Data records
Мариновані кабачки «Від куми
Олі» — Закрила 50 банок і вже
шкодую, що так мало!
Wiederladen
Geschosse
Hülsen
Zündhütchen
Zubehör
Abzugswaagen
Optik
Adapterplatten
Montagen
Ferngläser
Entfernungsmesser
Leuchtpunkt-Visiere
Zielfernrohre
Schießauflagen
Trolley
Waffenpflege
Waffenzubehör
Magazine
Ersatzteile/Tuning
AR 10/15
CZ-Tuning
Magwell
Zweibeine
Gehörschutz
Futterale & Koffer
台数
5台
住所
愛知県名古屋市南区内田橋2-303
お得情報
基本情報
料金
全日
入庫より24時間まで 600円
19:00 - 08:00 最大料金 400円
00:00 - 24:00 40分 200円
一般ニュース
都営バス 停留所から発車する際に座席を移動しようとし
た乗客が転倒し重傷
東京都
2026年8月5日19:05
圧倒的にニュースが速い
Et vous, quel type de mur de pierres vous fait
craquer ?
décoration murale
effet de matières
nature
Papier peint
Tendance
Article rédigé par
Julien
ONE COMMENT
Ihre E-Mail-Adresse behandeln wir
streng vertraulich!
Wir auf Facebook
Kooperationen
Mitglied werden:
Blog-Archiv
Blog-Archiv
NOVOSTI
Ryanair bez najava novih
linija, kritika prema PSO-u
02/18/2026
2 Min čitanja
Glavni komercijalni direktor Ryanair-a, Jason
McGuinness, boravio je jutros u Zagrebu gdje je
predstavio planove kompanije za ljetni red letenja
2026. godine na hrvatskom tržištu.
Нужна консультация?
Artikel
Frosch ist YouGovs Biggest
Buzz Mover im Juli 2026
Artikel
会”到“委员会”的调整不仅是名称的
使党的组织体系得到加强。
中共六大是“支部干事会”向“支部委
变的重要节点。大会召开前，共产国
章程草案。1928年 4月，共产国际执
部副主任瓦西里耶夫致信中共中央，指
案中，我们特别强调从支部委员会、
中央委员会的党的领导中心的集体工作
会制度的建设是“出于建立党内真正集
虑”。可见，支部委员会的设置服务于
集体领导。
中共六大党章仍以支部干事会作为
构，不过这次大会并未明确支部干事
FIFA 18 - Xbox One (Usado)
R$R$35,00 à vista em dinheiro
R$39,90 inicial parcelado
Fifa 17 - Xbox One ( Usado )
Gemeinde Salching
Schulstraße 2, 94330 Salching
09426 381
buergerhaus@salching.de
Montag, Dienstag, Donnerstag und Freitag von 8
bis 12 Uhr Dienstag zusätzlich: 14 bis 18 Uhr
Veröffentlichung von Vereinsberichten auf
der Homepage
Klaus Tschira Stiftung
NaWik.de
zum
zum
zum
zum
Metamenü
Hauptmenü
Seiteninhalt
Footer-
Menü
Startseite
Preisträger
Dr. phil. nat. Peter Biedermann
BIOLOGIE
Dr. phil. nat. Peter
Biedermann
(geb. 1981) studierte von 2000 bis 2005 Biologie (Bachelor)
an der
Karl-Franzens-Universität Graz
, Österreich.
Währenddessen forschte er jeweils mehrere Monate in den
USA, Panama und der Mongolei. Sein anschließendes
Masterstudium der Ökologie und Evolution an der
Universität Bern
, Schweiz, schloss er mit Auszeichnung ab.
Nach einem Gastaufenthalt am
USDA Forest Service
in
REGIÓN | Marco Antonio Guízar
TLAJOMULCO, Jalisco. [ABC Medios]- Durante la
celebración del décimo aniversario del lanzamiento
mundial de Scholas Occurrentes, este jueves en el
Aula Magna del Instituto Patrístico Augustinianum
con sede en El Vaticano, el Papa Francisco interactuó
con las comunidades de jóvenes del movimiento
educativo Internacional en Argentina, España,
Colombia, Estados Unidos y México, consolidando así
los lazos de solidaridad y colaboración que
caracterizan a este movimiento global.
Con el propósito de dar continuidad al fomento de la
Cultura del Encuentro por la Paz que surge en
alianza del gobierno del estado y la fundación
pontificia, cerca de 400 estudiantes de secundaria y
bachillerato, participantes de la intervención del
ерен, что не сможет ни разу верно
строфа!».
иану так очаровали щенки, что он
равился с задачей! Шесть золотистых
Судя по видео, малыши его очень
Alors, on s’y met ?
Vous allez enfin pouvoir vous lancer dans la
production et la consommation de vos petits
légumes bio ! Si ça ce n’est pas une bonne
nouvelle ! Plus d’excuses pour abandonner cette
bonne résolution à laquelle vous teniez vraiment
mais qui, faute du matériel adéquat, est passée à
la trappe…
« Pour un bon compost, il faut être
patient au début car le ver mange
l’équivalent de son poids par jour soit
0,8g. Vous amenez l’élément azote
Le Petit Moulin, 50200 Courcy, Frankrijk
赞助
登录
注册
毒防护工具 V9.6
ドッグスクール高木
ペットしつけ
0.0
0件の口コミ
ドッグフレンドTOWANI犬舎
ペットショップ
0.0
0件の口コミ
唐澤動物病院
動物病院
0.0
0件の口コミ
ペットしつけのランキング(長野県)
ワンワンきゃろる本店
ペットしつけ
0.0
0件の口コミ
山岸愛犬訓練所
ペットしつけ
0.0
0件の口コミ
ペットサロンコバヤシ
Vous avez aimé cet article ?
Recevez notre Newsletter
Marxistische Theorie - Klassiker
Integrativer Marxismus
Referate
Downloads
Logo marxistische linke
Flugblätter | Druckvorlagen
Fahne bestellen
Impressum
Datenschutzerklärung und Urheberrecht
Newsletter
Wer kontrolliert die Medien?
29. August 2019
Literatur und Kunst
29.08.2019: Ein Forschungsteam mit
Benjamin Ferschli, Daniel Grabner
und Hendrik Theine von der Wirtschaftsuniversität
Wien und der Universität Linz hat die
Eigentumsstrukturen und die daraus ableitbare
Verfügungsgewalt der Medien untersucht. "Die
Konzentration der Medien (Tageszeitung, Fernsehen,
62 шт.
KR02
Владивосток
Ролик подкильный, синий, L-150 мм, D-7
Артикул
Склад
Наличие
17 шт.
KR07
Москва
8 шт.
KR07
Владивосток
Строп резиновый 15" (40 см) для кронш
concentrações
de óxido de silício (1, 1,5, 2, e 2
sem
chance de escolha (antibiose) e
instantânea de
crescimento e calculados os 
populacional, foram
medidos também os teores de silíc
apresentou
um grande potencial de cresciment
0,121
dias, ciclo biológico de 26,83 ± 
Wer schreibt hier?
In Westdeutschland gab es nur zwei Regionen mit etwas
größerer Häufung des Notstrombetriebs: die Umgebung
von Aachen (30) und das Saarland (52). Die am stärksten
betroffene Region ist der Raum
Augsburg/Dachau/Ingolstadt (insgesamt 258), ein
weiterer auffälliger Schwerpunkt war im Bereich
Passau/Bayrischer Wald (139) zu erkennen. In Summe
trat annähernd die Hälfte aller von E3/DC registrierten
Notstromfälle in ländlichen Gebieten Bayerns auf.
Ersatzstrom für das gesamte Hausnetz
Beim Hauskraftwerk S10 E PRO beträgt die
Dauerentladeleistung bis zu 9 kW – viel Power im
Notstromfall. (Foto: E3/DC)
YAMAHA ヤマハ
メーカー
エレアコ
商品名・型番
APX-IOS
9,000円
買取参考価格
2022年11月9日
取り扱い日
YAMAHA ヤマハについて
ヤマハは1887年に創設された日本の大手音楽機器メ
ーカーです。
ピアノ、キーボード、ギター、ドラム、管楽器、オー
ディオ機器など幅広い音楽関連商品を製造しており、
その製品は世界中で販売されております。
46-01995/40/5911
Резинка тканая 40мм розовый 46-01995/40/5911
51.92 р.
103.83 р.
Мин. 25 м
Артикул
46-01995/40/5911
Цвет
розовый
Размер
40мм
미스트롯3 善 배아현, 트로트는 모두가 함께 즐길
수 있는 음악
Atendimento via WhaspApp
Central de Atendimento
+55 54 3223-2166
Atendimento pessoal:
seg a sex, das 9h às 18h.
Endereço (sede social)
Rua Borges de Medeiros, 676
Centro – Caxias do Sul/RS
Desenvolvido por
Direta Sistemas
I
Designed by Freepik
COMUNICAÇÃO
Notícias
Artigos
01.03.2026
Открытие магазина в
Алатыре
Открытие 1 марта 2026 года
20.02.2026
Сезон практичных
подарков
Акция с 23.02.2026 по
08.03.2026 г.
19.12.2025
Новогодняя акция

What to produce: Reproduce, exactly as they stand in the data above, the lines from the one that holds "instantânea de" to the one that holds "In Westdeutschland gab", inclusive.

Result:
instantânea de
crescimento e calculados os 
populacional, foram
medidos também os teores de silíc
apresentou
um grande potencial de cresciment
0,121
dias, ciclo biológico de 26,83 ± 
Wer schreibt hier?
In Westdeutschland gab es nur zwei Regionen mit etwas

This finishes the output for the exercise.